# AUFGABE
Überführe den Abschnitt, der am Anfang der Datensätze beginnt und mit der Zeile endet, die „journal publishes articles“ enthält, in eine JSON-Liste von Strings mit einem Eintrag pro Zeile. Beide Grenzen gehören dazu, Leerzeilen und Bilder entfallen.

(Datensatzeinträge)
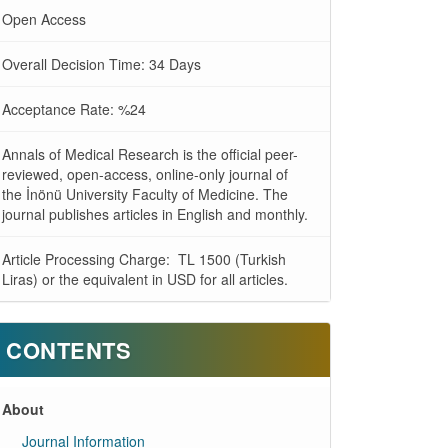
Open Access
Overall Decision Time: 34 Days
Acceptance Rate: %24
Annals of Medical Research is the official peer-
reviewed, open-access, online-only journal of
the İnönü University Faculty of Medicine. The
journal publishes articles in English and monthly.
Article Processing Charge: TL 1500 (Turkish
Liras) or the equivalent in USD for all articles.
CONTENTS
About
Journal Information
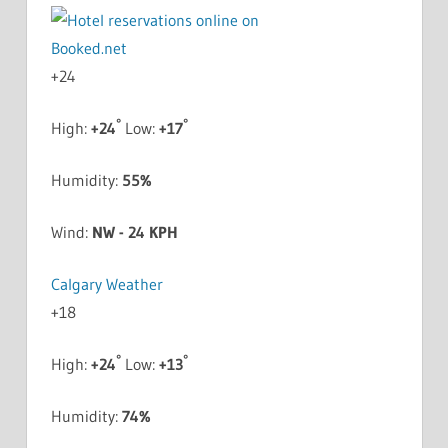
+
24
°
°
High:
+
24
Low:
+
17
Humidity:
55%
Wind:
NW - 24 KPH
Calgary Weather
+
18
°
°
High:
+
24
Low:
+
13
Humidity:
74%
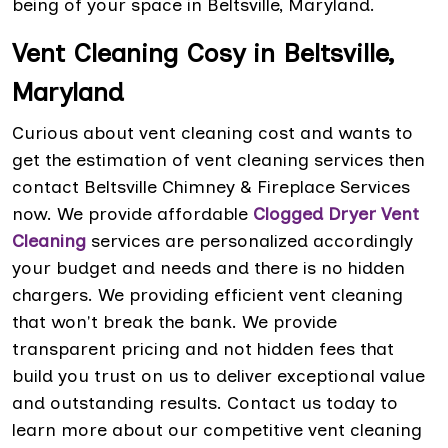
being of your space in Beltsville, Maryland.
Vent Cleaning Cosy in Beltsville,
Maryland
Curious about vent cleaning cost and wants to
get the estimation of vent cleaning services then
contact Beltsville Chimney & Fireplace Services
now. We provide affordable
Clogged Dryer Vent
Cleaning
services are personalized accordingly
your budget and needs and there is no hidden
chargers. We providing efficient vent cleaning
that won't break the bank. We provide
transparent pricing and not hidden fees that
build you trust on us to deliver exceptional value
and outstanding results. Contact us today to
learn more about our competitive vent cleaning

# LÖSUNG
[
  "Open Access",
  "Overall Decision Time: 34 Days",
  "Acceptance Rate: %24",
  "Annals of Medical Research is the official peer-",
  "reviewed, open-access, online-only journal of",
  "the İnönü University Faculty of Medicine. The",
  "journal publishes articles in English and monthly."
]